Locate the string "priority" in the listing below. Copy every line where it is found.

[[ Source records open ]]

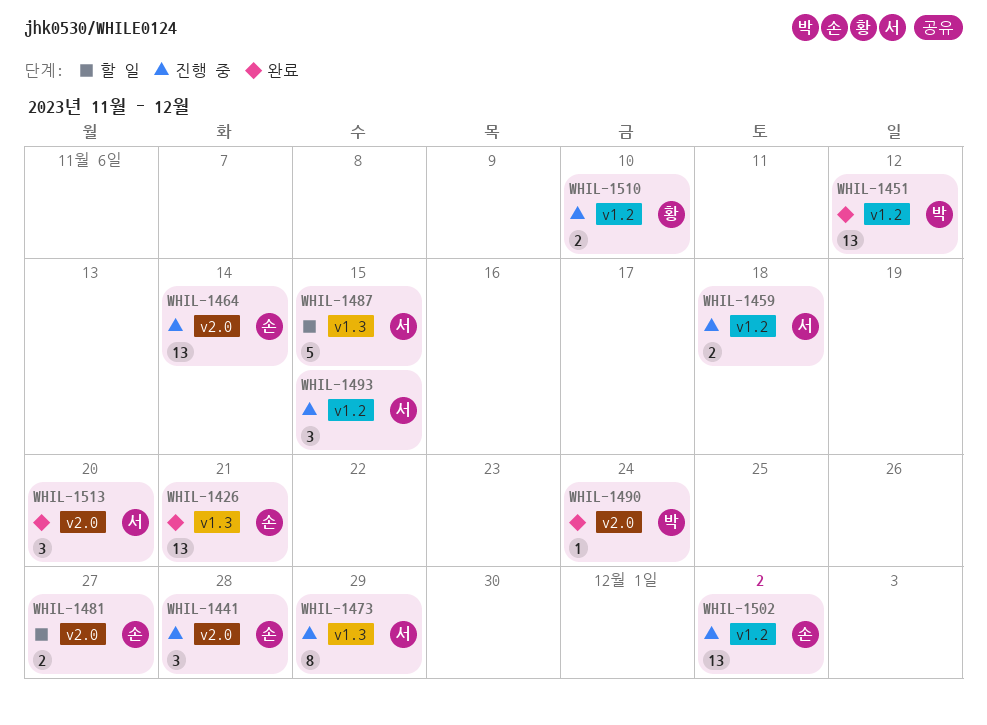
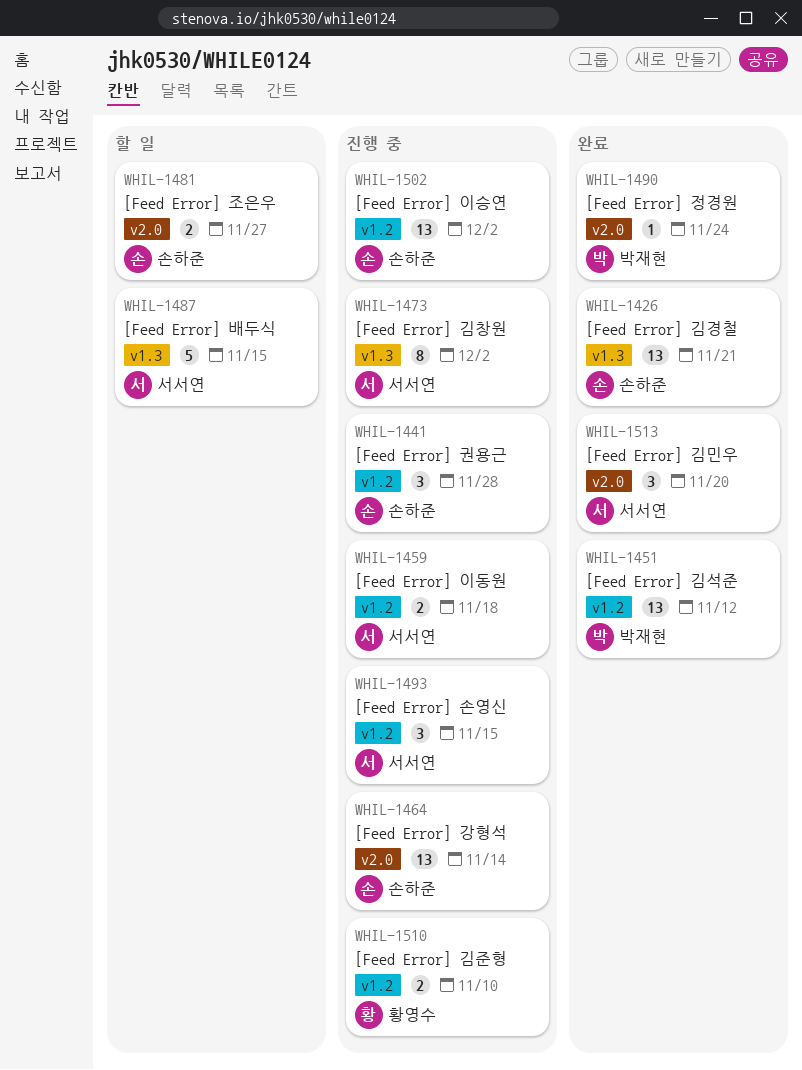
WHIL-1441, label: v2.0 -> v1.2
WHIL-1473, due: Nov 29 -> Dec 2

[[ Source records closed ]]
[[ Source records open ]]

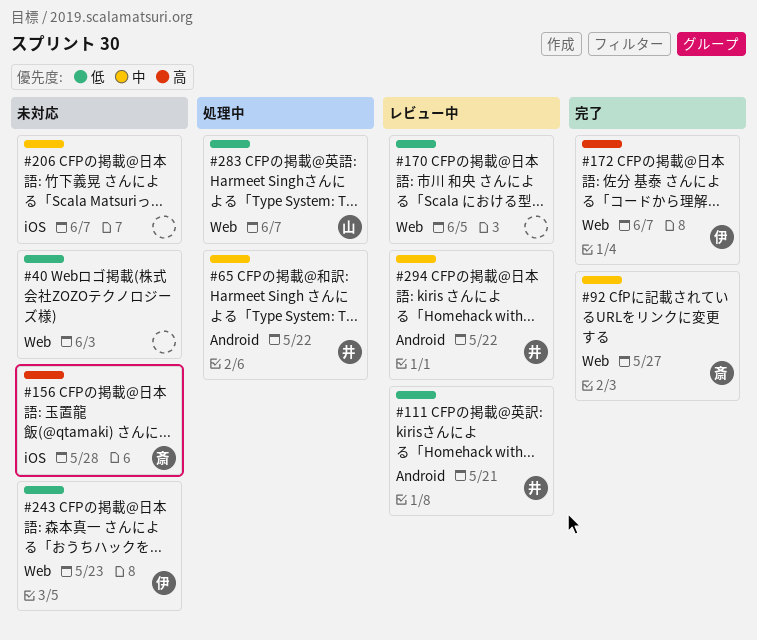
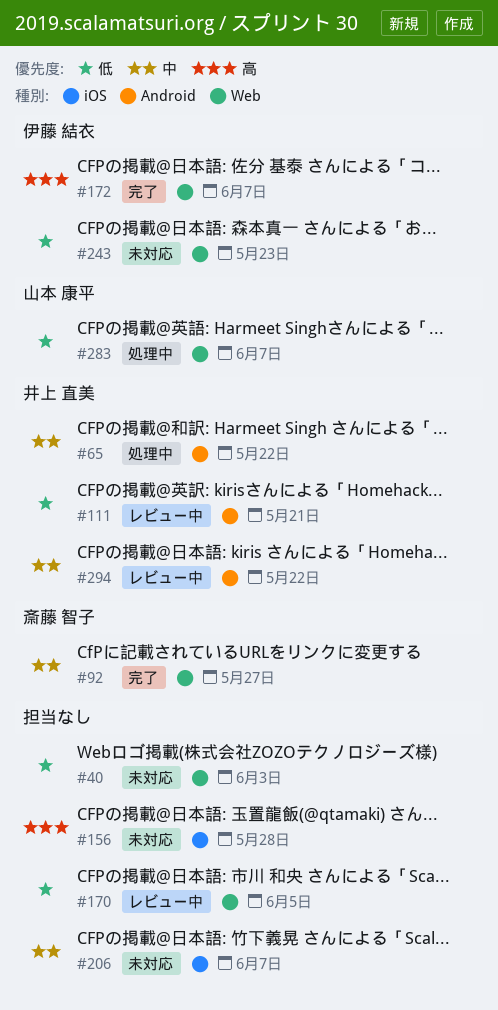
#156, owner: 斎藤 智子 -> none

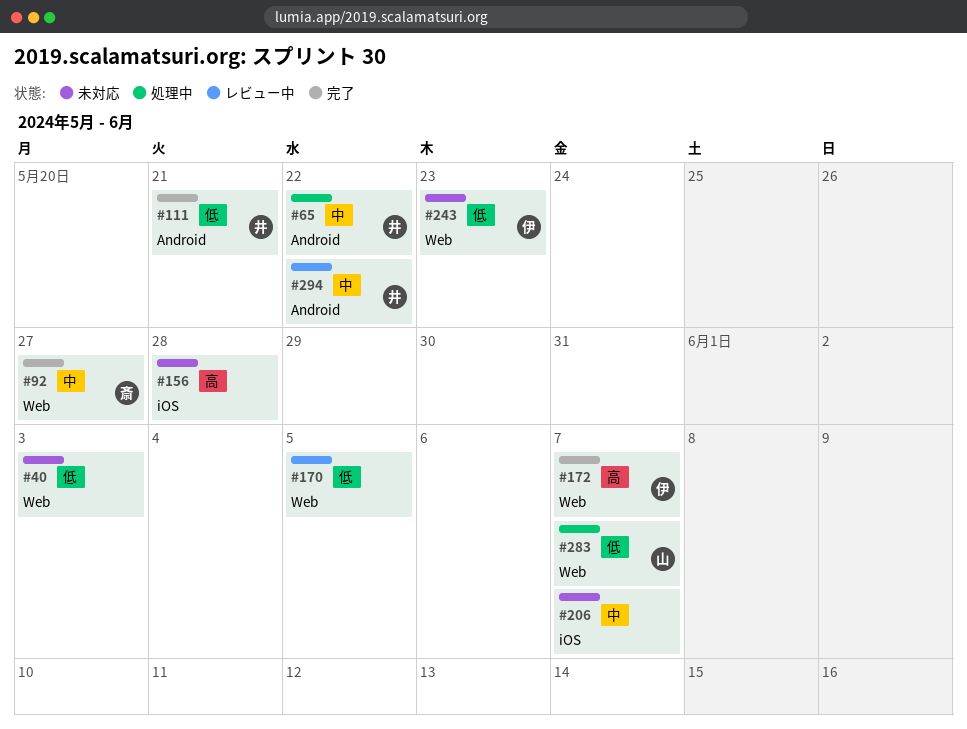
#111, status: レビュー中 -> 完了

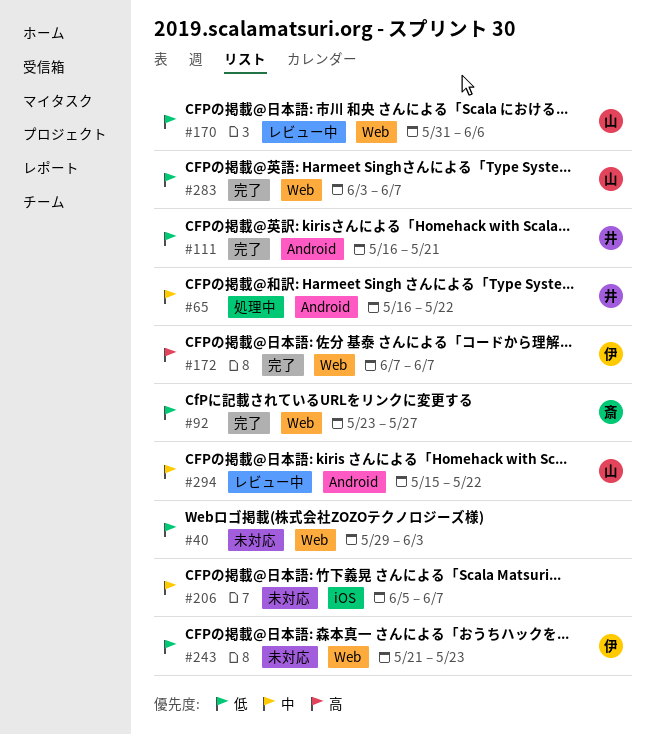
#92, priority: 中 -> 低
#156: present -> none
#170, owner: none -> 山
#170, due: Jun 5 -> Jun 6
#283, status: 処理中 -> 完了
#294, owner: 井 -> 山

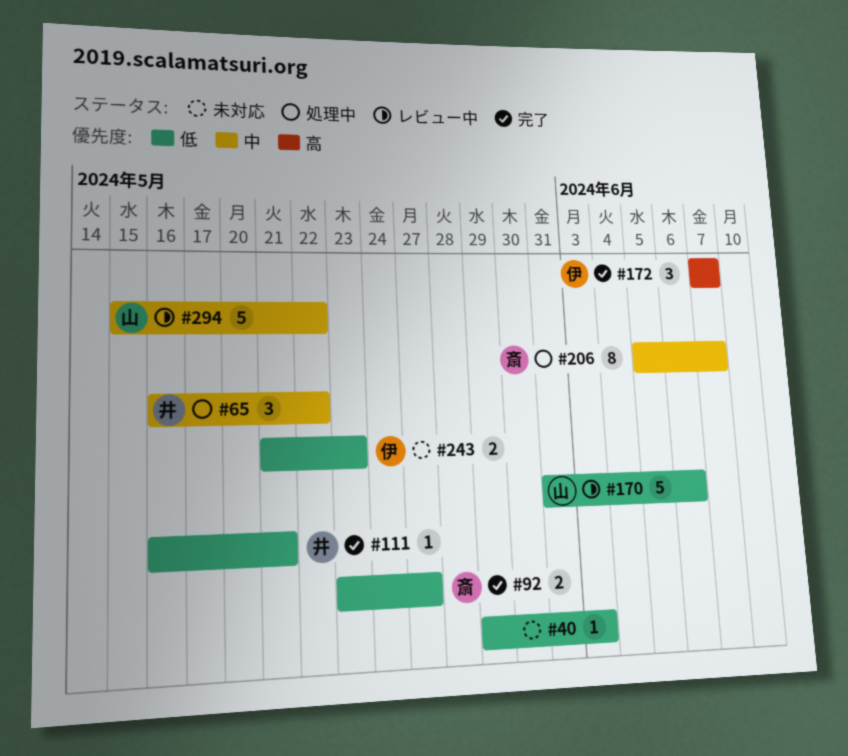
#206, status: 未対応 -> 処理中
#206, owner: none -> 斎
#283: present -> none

[[ Source records closed ]]
[[ Source records open ]]

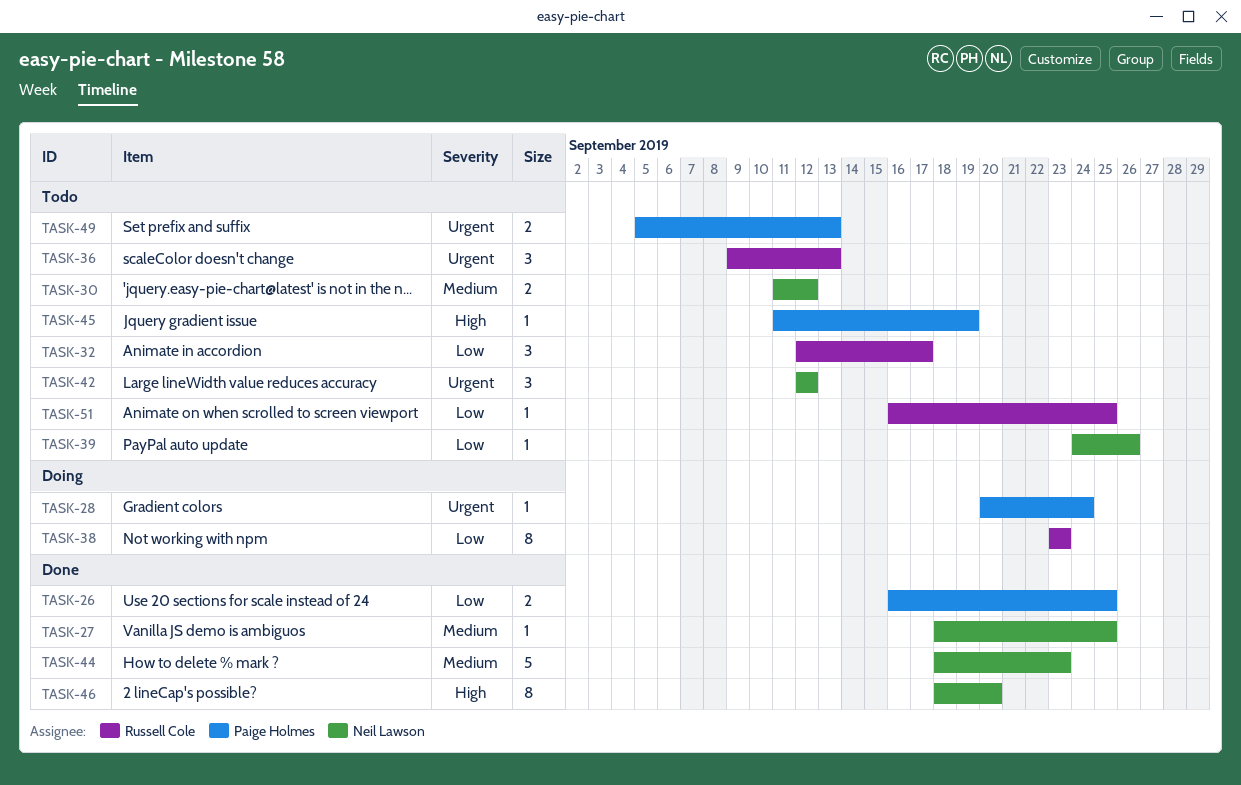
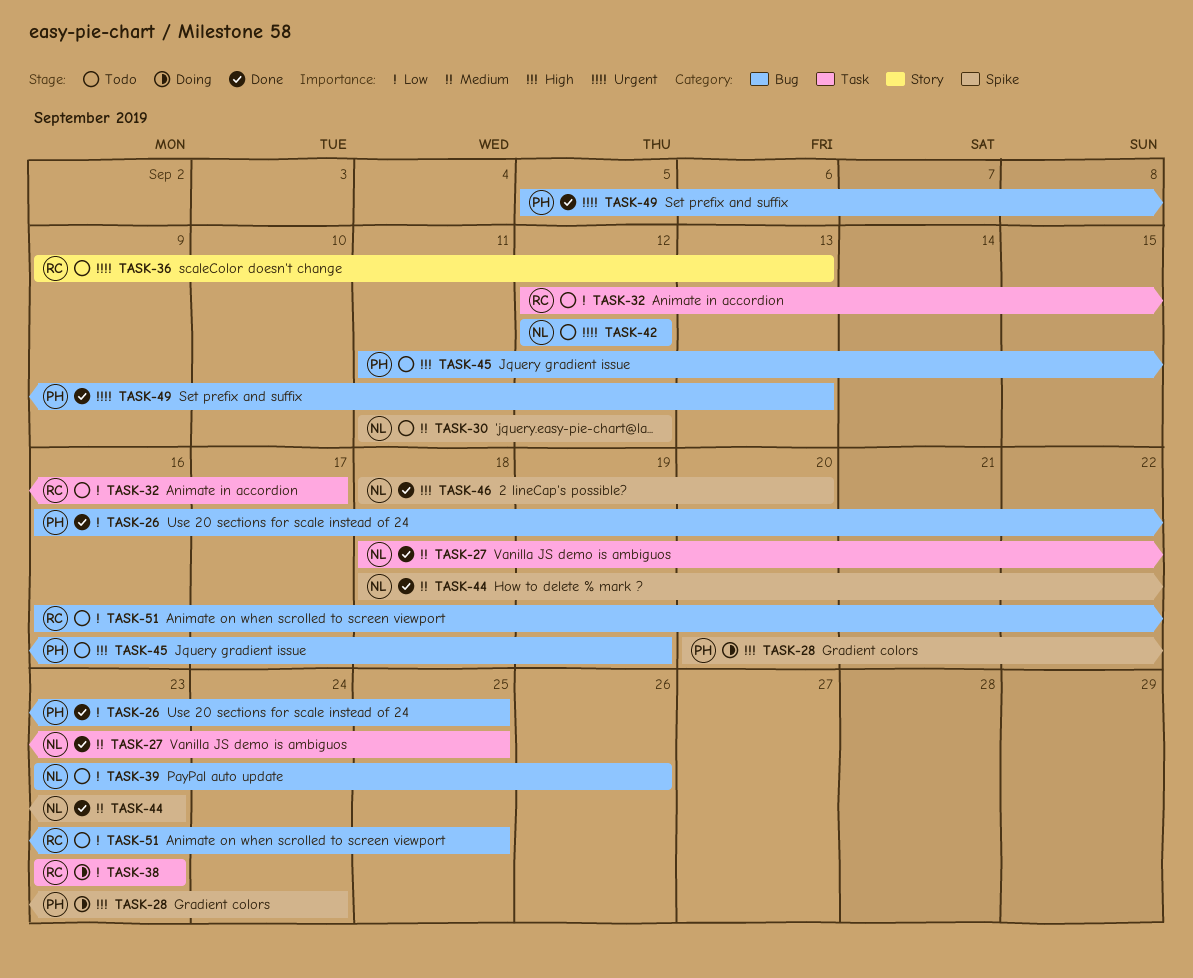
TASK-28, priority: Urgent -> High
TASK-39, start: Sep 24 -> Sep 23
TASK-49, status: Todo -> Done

[[ Source records closed ]]

▶ **Completed exercise**
#92, priority: 中 -> 低
TASK-28, priority: Urgent -> High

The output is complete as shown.